━━━ PAGE EXCERPT ━━━
And a reason was Satan, malignant minister of doubt (as the Holy Spirit is the blessed agent of certainty), who is delighted to use a corrupted Reformed theology, bad spiritual physicians of the souls of church members, and misled parents to deprive multitudes of professing people of God of the assurance of salvation.
Now Grandpa Koole lay dying.
As the dark shadows of death deepen, our sins rise up against us in their exceeding great number and in their exceeding great evil. In the deep shadows of death appear the minions of the prince of darkness for the final assault. “Can you be a child of God? You? Remember your sins! Here they are! Look at them! Did you ever really love God? Did you ever really do anything for his sake? And if you cry out, you wretch, that you believe in Jesus, are you sure? Absolutely sure? The God who stands on the other side of your last breath, which comes quickly, awaits your entrance into eternity, to damn you.”
The climactic struggle of faith against doubt.
Especially for a Zeelander, brought up to doubt, doubting for forty years, struggling with doubt all his life.
Would Rev. Hoeksema be willing to call on him? Grandpa Koole was serious with the question. He wondered whether Rev. Hoeksema would be willing. To Grandpa Koole, Rev. Hoeksema was a great man of God, probably far too busy with important duties of the church to call on the likes of Jasper Koole. Justifiably, too busy. Grandpa Koole knew himself to be an insignificant member of First Church, as by all human standards he was. He was not sure Rev. Hoeksema would even know who he was. He mentioned that Rev. Hoeksema had never visited him at his home, at least socially (which struck me as very strange, being myself a member of a small church in which the minister visited with all the families).
━━━ DATA FOR REVIEW ━━━
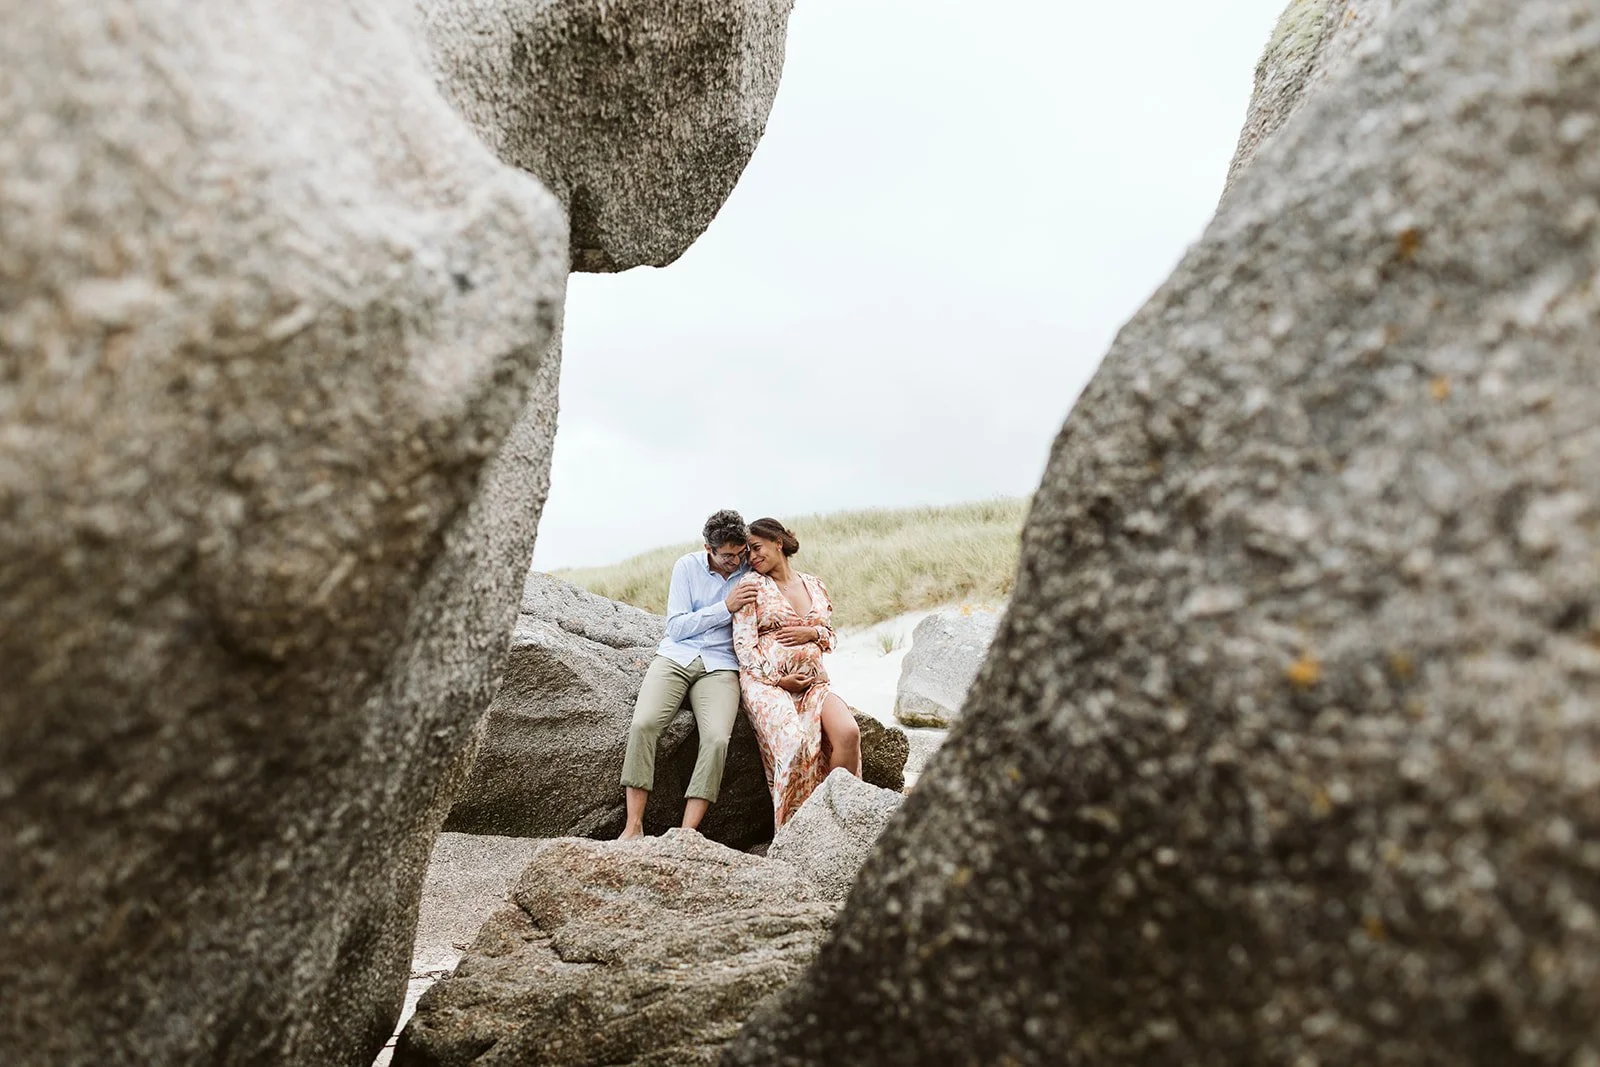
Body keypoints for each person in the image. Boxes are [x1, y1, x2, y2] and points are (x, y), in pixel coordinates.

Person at [617, 509, 758, 839]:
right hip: (675, 656)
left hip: (721, 665)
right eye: (727, 555)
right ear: (708, 547)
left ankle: (684, 834)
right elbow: (677, 627)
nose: (735, 561)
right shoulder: (686, 567)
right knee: (644, 724)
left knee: (717, 739)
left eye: (740, 554)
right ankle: (632, 826)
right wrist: (725, 606)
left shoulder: (750, 568)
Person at [732, 517, 861, 827]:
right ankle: (799, 827)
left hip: (813, 682)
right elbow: (744, 646)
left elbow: (830, 636)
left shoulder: (814, 585)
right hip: (767, 683)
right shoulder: (751, 586)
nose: (752, 557)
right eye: (747, 552)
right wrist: (779, 679)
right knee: (795, 745)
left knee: (848, 733)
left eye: (757, 547)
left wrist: (811, 634)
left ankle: (837, 814)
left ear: (778, 541)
━━━
◆ INSTRUCTIONS FOR THE TASK
In the excerpt about Grandpa Koole, which church was he a member of? The entries aren't needed for this task.

◆ OUTPUT BELOW
He was a member of First Church.